Love that you brought up OTIS elevators - I constantly think about how that’s only one of two brands I’ve ever seen for an elevator. And I can’t even recall the name of the other!

David's avatar

I enjoy the work; but, let's steel man this first. Help me think through the ways in which AAPL, MSFT, NFLX, NVDA, etc. did not just grow and grow and grow...but all companies that have semi-collapsed and phoenix'd (some more than once). More recognizably, what have they done: iPhone SE (alongside long-term updates securing resale-value and lower entry points for ecosystem value lock-in), Netflix succumbing to Freemium-ad tiers (and making $$$), NVDA transitioning between Home Gaming--> Personal Crypto Mining---> opportunity for redirecting deployment to more AI plays... From my research, the Innovator's Dilemma end-state was never "lesser." It was always: improve the foundational approach (get the core problem right), and then scale up faster and better to dominate as a new mainstream - and if you're an incumbent make Celeron's, and upscale customers over time (not because you want to imitate and out-cheapify, but because you want to establish a plausible future beachhead for yourself in case that future approach to solving the core problem proves more effective in value-creation...the margins will improve upstream while your new cost-structure base is a factor lower). Another example: iPhone came out, sold 500k day 1, then it took 10 weeks to get the next 500k. Price dropped $200...explicitly dropped the 4GB model...they went from early adopters buying at 599, to a verifiable "new category" only after they dropped price to $399 within 10 weeks (still $200 over most flagship BBs and other flips) and got lots of flack (but SJobs said sorry, not sorry).

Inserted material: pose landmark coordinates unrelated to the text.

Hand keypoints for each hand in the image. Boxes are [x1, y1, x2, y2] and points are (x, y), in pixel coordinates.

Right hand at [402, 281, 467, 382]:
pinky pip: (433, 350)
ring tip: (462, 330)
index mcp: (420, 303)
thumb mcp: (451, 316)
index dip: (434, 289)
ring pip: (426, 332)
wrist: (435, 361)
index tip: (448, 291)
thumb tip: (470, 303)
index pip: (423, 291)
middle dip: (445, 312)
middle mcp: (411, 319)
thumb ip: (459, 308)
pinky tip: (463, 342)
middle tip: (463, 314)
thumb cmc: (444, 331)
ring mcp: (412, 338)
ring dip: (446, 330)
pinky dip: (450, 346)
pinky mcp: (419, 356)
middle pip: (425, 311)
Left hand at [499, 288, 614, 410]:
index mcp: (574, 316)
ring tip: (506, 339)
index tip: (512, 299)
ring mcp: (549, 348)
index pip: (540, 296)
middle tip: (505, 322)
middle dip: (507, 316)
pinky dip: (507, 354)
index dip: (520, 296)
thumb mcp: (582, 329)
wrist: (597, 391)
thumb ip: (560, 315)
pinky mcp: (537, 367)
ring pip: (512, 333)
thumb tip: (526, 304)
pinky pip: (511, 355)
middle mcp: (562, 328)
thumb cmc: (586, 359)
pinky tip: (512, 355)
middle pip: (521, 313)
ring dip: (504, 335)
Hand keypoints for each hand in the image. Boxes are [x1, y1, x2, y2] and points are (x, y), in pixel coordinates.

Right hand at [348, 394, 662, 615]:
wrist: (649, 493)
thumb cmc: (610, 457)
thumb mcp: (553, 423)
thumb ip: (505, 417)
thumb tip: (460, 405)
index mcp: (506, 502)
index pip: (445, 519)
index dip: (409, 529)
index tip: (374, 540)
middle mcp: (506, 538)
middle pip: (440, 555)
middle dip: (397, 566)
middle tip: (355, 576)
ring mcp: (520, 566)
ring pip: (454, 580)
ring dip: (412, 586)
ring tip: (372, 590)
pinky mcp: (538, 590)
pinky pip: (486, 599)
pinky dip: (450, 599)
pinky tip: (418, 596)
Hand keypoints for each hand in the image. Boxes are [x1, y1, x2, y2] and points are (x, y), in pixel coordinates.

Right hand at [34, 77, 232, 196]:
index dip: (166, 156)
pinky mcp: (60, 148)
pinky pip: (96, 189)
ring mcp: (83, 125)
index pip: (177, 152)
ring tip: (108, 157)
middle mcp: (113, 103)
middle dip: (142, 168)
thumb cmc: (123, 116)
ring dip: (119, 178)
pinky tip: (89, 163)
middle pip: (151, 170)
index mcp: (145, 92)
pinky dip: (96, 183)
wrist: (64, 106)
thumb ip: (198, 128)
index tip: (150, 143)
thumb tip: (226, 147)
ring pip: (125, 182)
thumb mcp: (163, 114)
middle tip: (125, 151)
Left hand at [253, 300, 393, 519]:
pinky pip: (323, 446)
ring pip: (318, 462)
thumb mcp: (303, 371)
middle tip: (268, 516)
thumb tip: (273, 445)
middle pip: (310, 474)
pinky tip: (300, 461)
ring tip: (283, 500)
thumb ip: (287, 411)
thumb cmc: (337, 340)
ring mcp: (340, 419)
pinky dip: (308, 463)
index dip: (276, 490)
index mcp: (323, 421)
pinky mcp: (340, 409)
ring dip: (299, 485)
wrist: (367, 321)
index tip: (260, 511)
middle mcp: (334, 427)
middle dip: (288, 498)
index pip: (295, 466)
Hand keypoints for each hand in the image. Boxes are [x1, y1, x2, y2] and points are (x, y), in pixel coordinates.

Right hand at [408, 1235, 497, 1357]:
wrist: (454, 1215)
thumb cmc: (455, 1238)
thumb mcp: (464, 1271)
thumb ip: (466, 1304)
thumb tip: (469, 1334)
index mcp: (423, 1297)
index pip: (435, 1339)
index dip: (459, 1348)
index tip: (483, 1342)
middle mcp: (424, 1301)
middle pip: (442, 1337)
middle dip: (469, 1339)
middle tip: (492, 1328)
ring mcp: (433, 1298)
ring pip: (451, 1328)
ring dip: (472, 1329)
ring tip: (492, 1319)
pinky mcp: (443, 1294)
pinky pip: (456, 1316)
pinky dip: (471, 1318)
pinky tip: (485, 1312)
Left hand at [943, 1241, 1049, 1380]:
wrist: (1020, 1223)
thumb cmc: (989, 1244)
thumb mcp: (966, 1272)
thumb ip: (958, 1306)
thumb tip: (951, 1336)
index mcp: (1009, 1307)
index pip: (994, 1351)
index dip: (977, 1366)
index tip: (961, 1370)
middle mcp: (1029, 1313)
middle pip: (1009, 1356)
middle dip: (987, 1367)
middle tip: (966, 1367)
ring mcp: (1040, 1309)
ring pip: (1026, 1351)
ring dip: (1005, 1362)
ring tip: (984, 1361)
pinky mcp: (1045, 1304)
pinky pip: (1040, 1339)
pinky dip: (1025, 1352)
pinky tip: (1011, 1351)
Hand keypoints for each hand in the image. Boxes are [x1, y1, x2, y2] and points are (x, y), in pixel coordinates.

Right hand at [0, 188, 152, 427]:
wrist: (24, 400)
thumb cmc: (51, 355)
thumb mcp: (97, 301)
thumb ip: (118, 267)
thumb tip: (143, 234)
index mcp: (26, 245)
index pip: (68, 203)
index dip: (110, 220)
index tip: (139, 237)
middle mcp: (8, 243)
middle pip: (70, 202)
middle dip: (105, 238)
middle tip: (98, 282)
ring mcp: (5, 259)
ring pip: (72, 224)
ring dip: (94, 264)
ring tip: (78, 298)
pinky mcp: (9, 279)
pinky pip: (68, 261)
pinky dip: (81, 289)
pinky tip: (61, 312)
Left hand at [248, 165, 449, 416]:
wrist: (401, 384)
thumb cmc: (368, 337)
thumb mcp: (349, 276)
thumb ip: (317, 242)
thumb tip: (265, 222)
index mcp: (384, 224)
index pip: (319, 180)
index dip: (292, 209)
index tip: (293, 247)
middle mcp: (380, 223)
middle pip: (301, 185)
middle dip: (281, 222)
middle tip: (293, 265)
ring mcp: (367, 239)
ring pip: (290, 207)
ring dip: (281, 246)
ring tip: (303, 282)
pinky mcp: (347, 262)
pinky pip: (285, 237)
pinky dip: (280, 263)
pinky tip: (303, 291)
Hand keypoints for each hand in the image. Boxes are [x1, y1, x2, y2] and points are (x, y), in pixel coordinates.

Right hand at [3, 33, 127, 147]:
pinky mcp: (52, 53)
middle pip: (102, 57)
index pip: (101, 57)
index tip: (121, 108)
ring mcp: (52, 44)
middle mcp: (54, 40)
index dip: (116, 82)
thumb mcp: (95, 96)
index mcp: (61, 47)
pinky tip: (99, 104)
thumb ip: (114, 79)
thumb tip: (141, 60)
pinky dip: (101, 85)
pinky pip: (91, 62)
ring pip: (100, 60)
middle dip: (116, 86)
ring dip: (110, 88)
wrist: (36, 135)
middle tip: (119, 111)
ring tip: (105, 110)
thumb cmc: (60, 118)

Category Pirates 🏴‍☠️'s avatar

Arr, great stuff David!

We see a difference between (a) what the Innovator's Dilemma book prescribes and (b) what the Mag 7 have done.

In general, ID's advice for new entrants can work (e.g., come in low, and move up). ID's advice for incumbents is where we see issues, which is lower price with lesser offers to attract lesser/non consumers. At most ID talks about 'sustaining innovations', which preserve the status quo.

The written mini-book will flesh out a framework that should accommodate all the examples you showed, but also illustrate where ID falls short as a prescription and what new strategies Incumbents can take on, specifically as it relates to Category Design.

We love the feedback and keep it coming!